Reader Mike told me about IpVenture, Inc. v. Prostar Computer, Inc. (Fed. Cir. Sept. 28, 2007). I’m delighted that he did, because it’s yet another case that I can point to in making the argument that to control your drafting you need to clearly distinguish one category of contract language from another.
IpVenture owns and licenses patents on inventions relating to management of personal computers. One of its owners is C. Douglass Thomas. In 2003, IpVenture sued Prostar and another computer manufacturer for infringing its patent. The defendants sued for dismissal on the grounds that IpVenture didn’t own the entire interest in the patent, due to Thomas’s obligations under his employment contract with Hewlett-Packard, where he worked from 1992 to 1995. The district court agreed and dismissed the suit, but the Court of Appeals for the Federal Circuit held that the dismissal had been in error, because IpVenture had not assigned HP an interest in the patent and HP had disclaimed any interest in it.
The patent in question was filed in 1994, while Thomas was employement by HP. Thomas’s employment agreement contained the following provision:
This Agreement also concerns inventions and discoveries (whether or not patentable) … (hereinafter called “Proprietary Developments”) that are conceived or made by me alone or with others while I am employed by HP; that relate to the research and development of the business of HP, or result from work performed by me for HP; or that do not qualify under the prevailing provisions of California Labor Code Section 2870. Such Proprietary Developments are the sole property of HP, and I agree:
a. to disclose them promptly to HP;
b. to assign them to HP; and
c. to execute all documents and cooperate with HP in all necessary activities to obtain patent, copyright, mask work, and/or trade secret protection in all countries, HP to pay the expenses.
The district court concluded that “I agree … to assign” constituted an assignment of all Proprietary Developments to HP and was equivalent to “does hereby grant.” The district court declined to consider, on the grounds that it had been entered into after the suit was filed, a 2005 agreement between IpVenture and HP in which HP acknowledged not having any rights in the patent.
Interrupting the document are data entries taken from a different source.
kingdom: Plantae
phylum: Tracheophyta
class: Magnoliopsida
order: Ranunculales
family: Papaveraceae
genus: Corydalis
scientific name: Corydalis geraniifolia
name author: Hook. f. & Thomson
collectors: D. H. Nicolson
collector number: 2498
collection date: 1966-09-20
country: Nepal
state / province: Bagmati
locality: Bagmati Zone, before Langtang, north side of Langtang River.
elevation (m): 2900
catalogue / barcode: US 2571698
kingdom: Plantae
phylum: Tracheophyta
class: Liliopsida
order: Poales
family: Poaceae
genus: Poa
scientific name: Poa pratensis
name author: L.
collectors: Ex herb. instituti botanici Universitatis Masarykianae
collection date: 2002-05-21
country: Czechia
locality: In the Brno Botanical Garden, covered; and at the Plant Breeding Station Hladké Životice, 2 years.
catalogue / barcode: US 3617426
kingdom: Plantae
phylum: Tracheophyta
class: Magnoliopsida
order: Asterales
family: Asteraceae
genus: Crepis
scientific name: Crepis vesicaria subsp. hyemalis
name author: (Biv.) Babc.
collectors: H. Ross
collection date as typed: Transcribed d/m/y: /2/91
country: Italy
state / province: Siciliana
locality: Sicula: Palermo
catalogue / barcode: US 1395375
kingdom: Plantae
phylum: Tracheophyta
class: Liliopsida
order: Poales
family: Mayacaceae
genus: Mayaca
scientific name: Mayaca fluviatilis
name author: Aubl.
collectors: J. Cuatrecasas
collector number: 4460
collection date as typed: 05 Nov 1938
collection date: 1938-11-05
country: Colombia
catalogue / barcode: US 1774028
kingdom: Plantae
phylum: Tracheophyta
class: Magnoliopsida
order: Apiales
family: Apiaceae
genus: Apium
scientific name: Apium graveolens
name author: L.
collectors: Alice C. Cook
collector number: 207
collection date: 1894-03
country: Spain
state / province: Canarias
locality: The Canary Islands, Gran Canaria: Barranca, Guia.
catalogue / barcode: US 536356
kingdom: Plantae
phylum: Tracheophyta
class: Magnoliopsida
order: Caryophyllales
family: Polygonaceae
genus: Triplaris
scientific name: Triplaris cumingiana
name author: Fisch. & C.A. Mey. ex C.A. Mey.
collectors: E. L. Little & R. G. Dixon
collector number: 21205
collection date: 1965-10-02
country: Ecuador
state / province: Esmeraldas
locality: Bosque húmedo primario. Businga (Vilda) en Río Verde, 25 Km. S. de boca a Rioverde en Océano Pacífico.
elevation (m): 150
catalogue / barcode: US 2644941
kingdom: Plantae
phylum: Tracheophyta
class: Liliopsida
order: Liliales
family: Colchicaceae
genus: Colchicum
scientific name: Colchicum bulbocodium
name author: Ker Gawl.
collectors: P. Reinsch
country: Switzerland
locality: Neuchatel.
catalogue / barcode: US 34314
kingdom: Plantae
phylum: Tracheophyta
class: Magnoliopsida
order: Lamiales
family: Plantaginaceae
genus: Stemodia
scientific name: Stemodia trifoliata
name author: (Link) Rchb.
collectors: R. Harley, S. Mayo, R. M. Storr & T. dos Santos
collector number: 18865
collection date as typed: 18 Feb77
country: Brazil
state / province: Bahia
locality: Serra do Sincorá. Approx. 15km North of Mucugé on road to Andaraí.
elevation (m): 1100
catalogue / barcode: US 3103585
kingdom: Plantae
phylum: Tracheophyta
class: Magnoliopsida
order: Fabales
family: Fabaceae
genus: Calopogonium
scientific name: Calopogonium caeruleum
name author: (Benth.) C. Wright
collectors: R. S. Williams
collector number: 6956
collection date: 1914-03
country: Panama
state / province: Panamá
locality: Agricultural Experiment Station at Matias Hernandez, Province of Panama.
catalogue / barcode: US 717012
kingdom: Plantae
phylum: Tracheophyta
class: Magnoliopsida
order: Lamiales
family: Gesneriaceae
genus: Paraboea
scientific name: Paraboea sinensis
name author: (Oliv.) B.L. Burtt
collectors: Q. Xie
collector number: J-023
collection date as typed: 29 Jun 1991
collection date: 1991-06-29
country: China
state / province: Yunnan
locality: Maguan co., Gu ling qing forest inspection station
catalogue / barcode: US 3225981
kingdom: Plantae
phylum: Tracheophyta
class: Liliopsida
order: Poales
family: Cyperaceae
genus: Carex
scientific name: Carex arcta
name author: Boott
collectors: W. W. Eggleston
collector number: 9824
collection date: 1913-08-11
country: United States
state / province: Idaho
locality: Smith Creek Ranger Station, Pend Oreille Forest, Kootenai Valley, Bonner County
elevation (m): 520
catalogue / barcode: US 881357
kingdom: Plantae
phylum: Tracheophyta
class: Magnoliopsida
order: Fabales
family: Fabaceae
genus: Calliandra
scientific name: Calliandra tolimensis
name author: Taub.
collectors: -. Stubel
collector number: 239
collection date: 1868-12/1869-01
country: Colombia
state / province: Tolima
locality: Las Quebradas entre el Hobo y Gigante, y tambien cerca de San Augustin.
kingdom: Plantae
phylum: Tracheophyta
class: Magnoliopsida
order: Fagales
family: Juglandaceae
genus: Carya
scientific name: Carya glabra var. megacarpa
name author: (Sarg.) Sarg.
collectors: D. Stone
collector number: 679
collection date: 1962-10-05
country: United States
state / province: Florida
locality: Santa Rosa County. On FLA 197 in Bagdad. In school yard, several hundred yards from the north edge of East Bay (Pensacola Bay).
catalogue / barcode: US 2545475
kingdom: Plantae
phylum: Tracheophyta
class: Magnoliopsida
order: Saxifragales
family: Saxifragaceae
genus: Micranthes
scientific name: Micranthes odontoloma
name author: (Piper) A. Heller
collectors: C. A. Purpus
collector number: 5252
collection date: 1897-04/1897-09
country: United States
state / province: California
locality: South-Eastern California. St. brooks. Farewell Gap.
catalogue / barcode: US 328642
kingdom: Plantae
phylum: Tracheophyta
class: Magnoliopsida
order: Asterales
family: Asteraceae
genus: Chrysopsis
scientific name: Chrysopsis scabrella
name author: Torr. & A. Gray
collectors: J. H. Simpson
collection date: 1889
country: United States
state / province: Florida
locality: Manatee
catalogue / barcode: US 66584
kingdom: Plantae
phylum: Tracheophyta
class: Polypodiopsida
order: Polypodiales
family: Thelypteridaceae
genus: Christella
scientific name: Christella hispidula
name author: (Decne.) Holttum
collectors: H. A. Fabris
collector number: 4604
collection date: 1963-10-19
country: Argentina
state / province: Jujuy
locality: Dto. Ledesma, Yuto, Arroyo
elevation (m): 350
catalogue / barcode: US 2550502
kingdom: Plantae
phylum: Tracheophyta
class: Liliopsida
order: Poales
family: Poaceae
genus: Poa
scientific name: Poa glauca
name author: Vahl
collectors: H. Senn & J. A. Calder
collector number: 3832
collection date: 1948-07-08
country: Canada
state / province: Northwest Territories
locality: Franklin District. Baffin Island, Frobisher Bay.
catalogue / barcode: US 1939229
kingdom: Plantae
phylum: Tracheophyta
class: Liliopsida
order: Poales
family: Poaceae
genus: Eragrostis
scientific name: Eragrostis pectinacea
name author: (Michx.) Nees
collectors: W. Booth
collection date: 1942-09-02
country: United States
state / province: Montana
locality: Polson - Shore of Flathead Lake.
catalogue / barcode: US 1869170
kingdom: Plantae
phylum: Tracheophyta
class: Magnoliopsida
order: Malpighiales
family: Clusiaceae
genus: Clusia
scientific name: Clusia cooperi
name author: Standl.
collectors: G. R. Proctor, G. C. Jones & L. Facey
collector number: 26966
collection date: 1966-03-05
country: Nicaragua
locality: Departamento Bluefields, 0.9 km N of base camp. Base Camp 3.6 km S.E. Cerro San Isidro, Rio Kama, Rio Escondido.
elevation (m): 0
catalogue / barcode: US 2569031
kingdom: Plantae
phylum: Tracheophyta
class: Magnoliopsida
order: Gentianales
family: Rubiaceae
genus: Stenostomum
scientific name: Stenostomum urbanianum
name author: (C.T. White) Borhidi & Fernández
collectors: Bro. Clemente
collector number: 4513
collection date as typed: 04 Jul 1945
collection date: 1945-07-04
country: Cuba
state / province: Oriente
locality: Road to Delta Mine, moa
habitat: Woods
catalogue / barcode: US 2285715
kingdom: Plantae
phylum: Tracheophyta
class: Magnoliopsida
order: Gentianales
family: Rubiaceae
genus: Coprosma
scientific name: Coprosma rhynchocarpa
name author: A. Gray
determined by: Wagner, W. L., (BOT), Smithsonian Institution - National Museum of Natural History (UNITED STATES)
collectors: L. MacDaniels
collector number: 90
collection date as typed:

The Court of Appeals for the Federal Circuit disagreed with the district court, holding that the agreement to assign “must be implemented by written assignment.” The CAFC also held that the district court should have taken into account HP’s statement in the 2005 agreement, as it served to remove any uncertainty regarding the language of the employment agreement.
The principal lesson I draw from this case is that it’s best not to use agrees to to express an obligation—someone might be inclined to argue that it’s in fact language of performance. The CAFC in effect held that “I agree to assign” constitutes language of obligation, not language of performance. I concur that given the context, that’s clearly the only sensible interpretation. Nevertheless, I can see how, if semantic acuity isn’t your strong point, you might think otherwise. And more to the point, in this case a litigator was willing to go to court to argue that “I agree to assign” constitutes language of performance, and the first court to hear the argument agreed.
As a general matter, it’s commonplace for drafters to use language of obligation (as in Acme shall purchase the Shares as of the date of this agreement) when they’d be better off using language of performance (as in Acme hereby purchases the Shares).
By the way, if I had drafted the HP employment agreement and had wanted to express language of obligation, I would have said “I must assign.” (I think it best to use must instead of shall in agreements that use the first or second person—such agreements are analogous to consumer contracts.)